Dataset entries:

..........

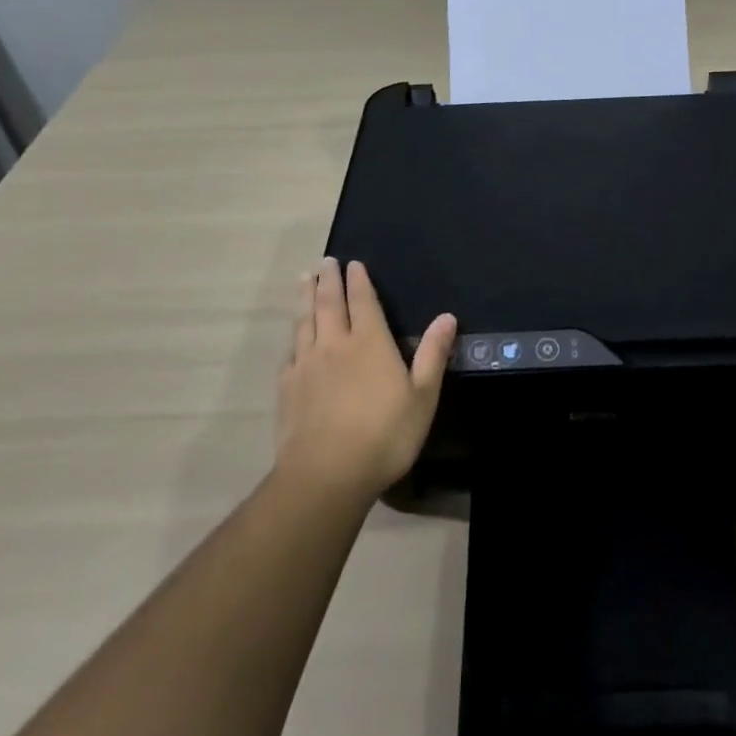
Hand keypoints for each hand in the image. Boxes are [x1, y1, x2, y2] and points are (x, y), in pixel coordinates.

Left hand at [275, 257, 456, 503]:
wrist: (326, 474)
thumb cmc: (384, 435)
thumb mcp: (422, 397)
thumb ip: (432, 354)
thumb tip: (447, 316)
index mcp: (370, 343)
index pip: (363, 301)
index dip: (358, 281)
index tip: (353, 263)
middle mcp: (335, 344)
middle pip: (329, 303)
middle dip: (329, 280)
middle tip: (325, 261)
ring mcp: (307, 364)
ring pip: (305, 321)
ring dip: (306, 297)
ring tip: (305, 279)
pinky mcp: (287, 386)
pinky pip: (290, 350)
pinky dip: (293, 334)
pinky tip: (293, 335)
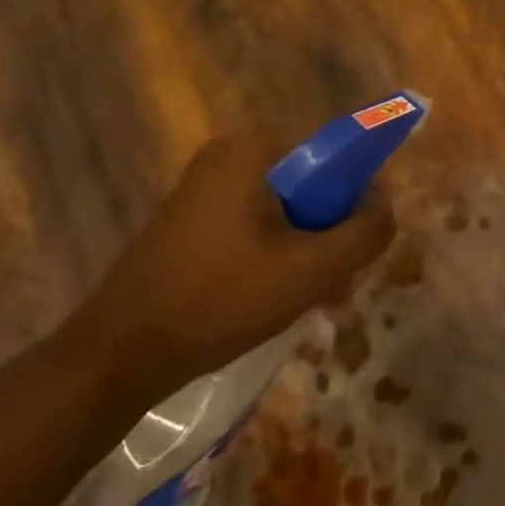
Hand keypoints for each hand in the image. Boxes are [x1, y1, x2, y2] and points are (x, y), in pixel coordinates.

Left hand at [65, 135, 395, 403]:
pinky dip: (275, 258)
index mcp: (253, 151)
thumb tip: (386, 205)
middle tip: (338, 287)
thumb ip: (364, 232)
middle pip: (309, 187)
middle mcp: (227, 158)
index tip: (361, 246)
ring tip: (316, 304)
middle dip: (332, 236)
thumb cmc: (221, 299)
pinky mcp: (188, 224)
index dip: (359, 199)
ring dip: (307, 253)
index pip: (334, 156)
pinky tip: (279, 302)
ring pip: (283, 214)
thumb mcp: (311, 269)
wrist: (118, 355)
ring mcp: (203, 191)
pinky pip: (253, 229)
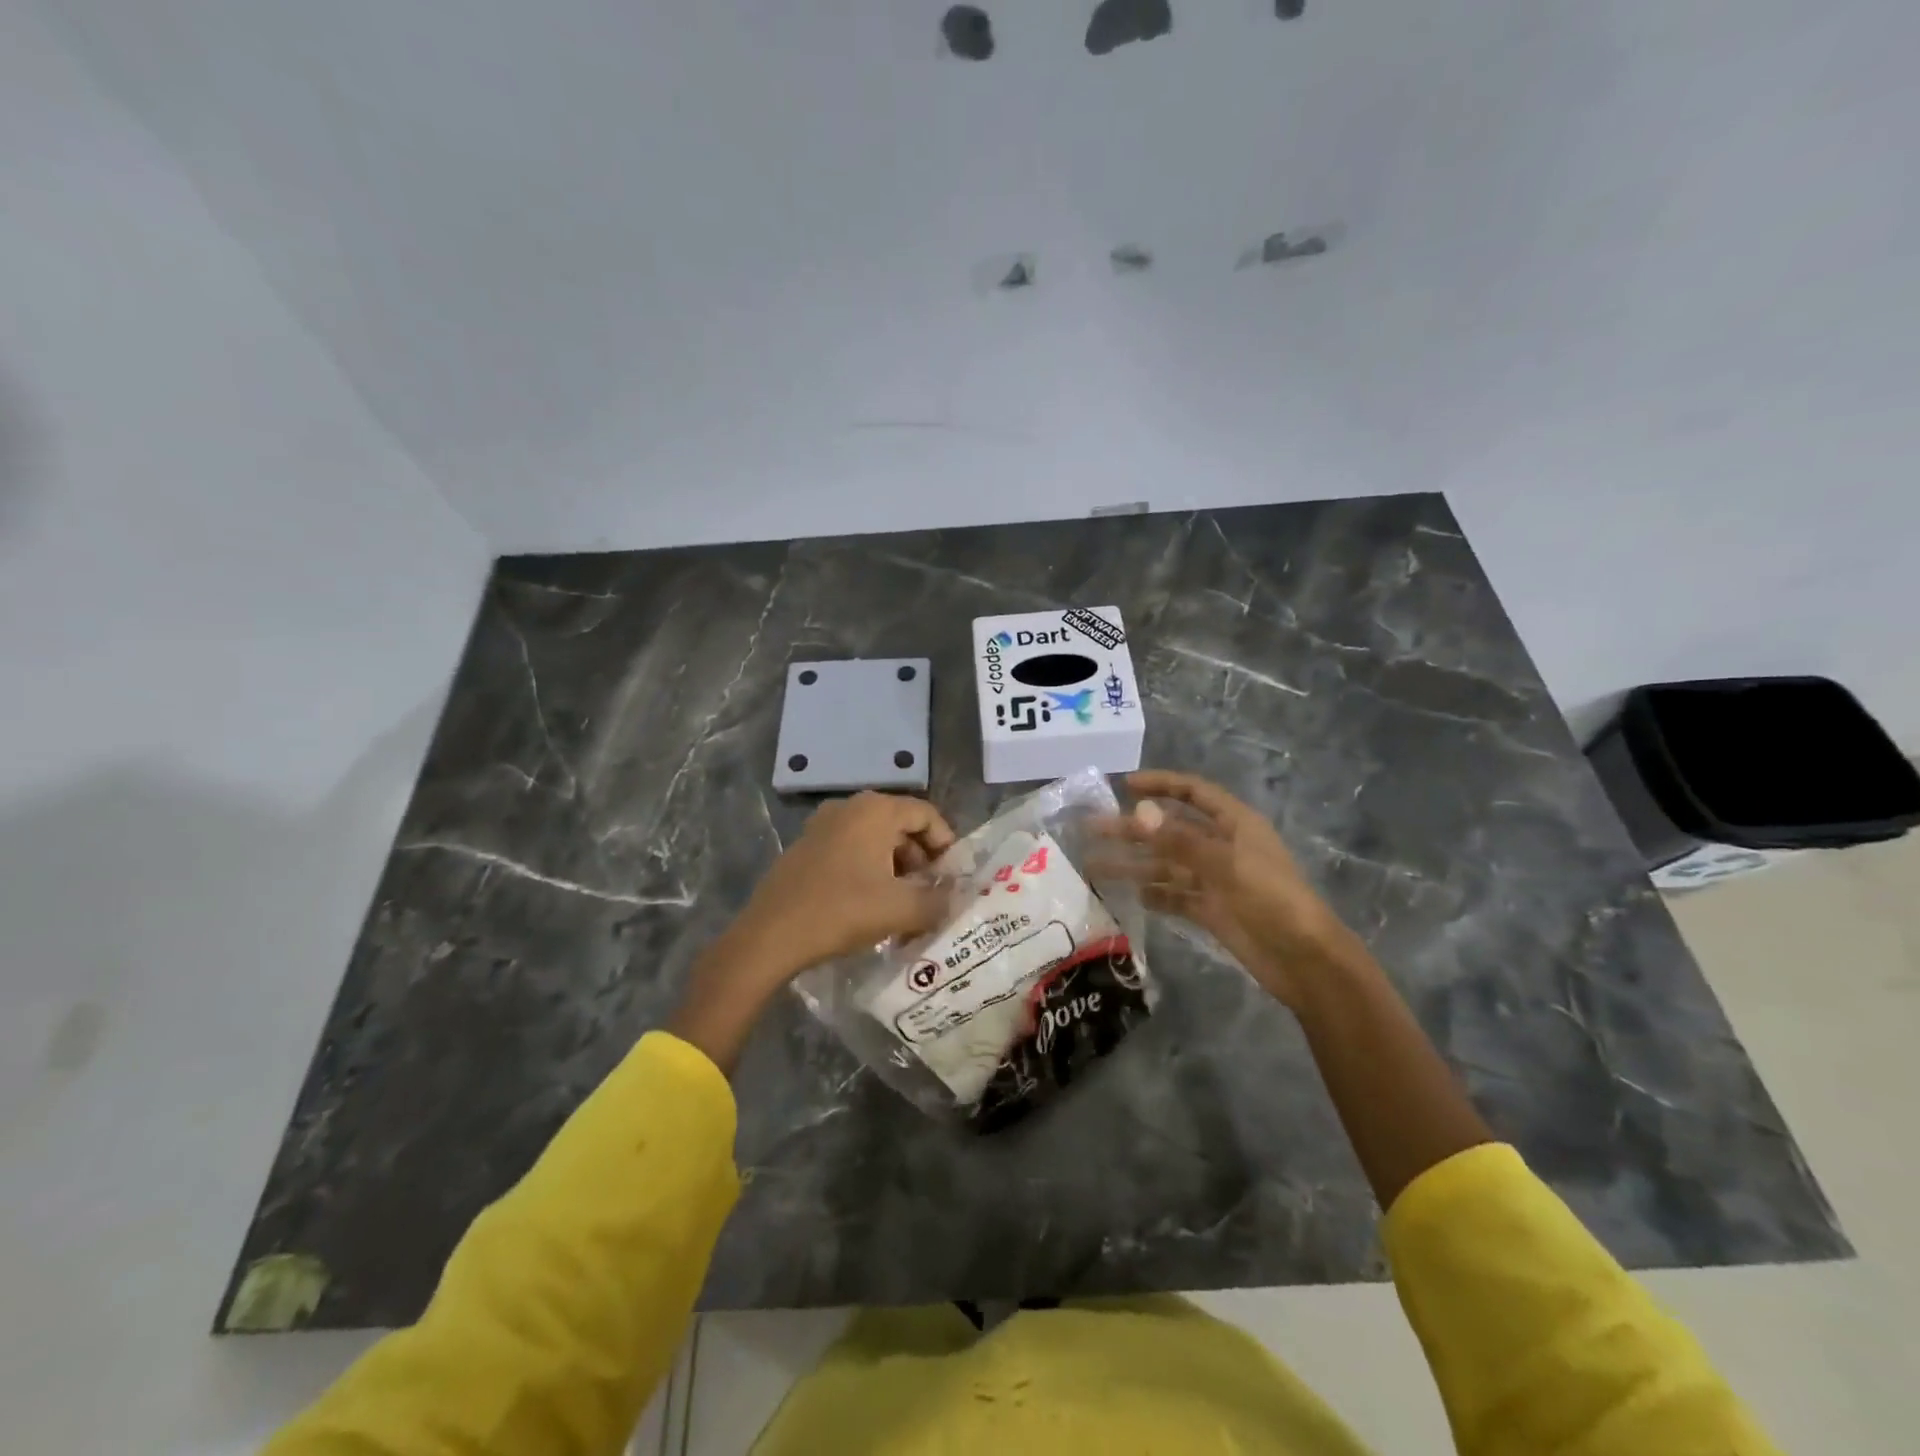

..........

REQUIREMENT –
One number makes up the answer: the number of lines among the entries that include the word "thumb".

SOLUTION TO THIS PROBLEM –
8